Selon le rapport, les ambassadeurs des pays membres de l’UE discuteront demain mercredi des restrictions éventuelles contre des membres de haut rang du régime israélien pour la première fois.
« Le Conseil européen condamne les mauvais traitements infligés aux prisonniers après l’arraisonnement de la flottille Global Sumud dans les eaux internationales », lit-on dans le projet de document, cité par Politico, rapporté par Sputnik, mardi 2 juin.
Le document indique également que « l’Union européenne est invitée à poursuivre les discussions sur les mesures restrictives à l’encontre des ministres extrémistes qui incitent et encouragent de telles violations des droits de l’homme ».
Un responsable européen anonyme a dit à Politico que la décision finale serait prise après que tous les pays membres auraient exprimé leur point de vue.
Auparavant, le ministre de la Sécurité du régime israélien, Itamar Ben-Gvir, avait publié une vidéo montrant des forces de sécurité israéliennes forçant des militants de la flotte Global Sumud détenus à s’agenouiller, à baisser le visage au sol, les mains liées dans le dos.
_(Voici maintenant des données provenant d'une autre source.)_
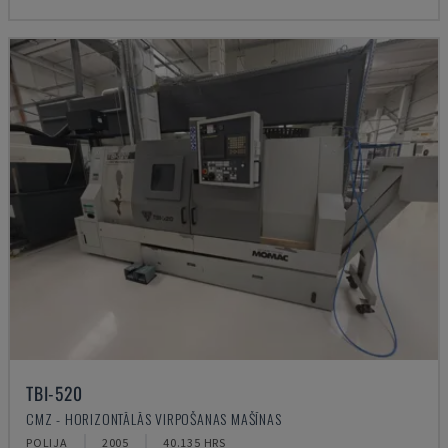
TBI-520
CMZ - HORIZONTĀLĀS VIRPOŠANAS MAŠĪNAS
POLIJA
2005
40.135 HRS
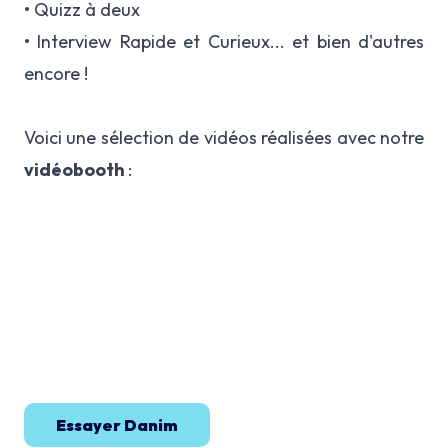
• Quizz à deux
• Interview Rapide et Curieux... et bien d'autres
encore !
Voici une sélection de vidéos réalisées avec notre
vidéobooth
:
Essayer Danim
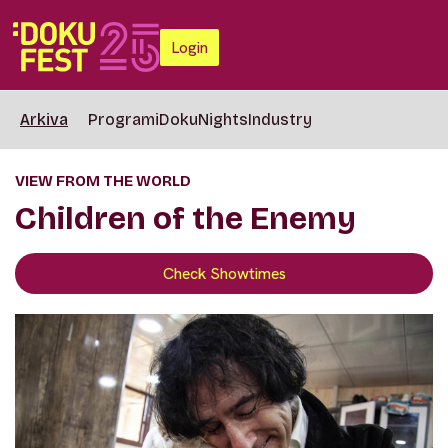
Login
Arkiva
Programi
DokuNights
Industry
VIEW FROM THE WORLD
Children of the Enemy
Check Showtimes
Ben-Gvir lui-même apparaît dans la vidéo et fait une déclaration qualifiée de provocatrice contre les militants.
La flottille Global Sumud (Spring 2026 Mission) a quitté la France, l’Espagne et l’Italie le 12 avril, avec pour objectif déclaré de briser le blocus israélien de Gaza et d’acheminer une aide humanitaire au territoire palestinien ravagé par la guerre.
Un précédent voyage de cette flottille avait déjà été intercepté par les forces israéliennes au large des côtes égyptiennes et de Gaza. Depuis l’imposition de son blocus en 2007, Israël contrôle tous les points d’entrée à Gaza.
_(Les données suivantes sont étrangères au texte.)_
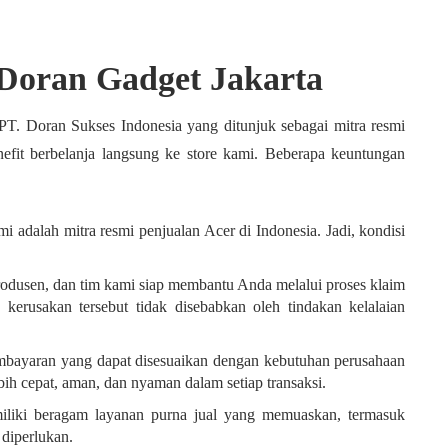
i Doran Gadget
Jakarta
 PT. Doran Sukses Indonesia yang ditunjuk sebagai mitra resmi
nefit berbelanja langsung ke store kami. Beberapa keuntungan
 adalah mitra resmi penjualan Acer di Indonesia. Jadi, kondisi
rodusen, dan tim kami siap membantu Anda melalui proses klaim
 kerusakan tersebut tidak disebabkan oleh tindakan kelalaian
bayaran yang dapat disesuaikan dengan kebutuhan perusahaan
ih cepat, aman, dan nyaman dalam setiap transaksi.
miliki beragam layanan purna jual yang memuaskan, termasuk
 diperlukan.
Depuis le début de son offensive militaire en octobre 2023, Israël a tué plus de 72 000 Palestiniens et en a blessé au moins 172 000 autres.
Cette offensive a également entraîné la destruction massive d’infrastructures civiles, notamment des hôpitaux, des écoles, des installations sportives, des centrales électriques, des réservoirs d’eau et des zones résidentielles.
En conséquence, la population de Gaza, contrainte de se déplacer à l’intérieur d’un territoire bouclé, reste largement dépendante d’une aide internationale systématiquement entravée par le blocus imposé par Israël.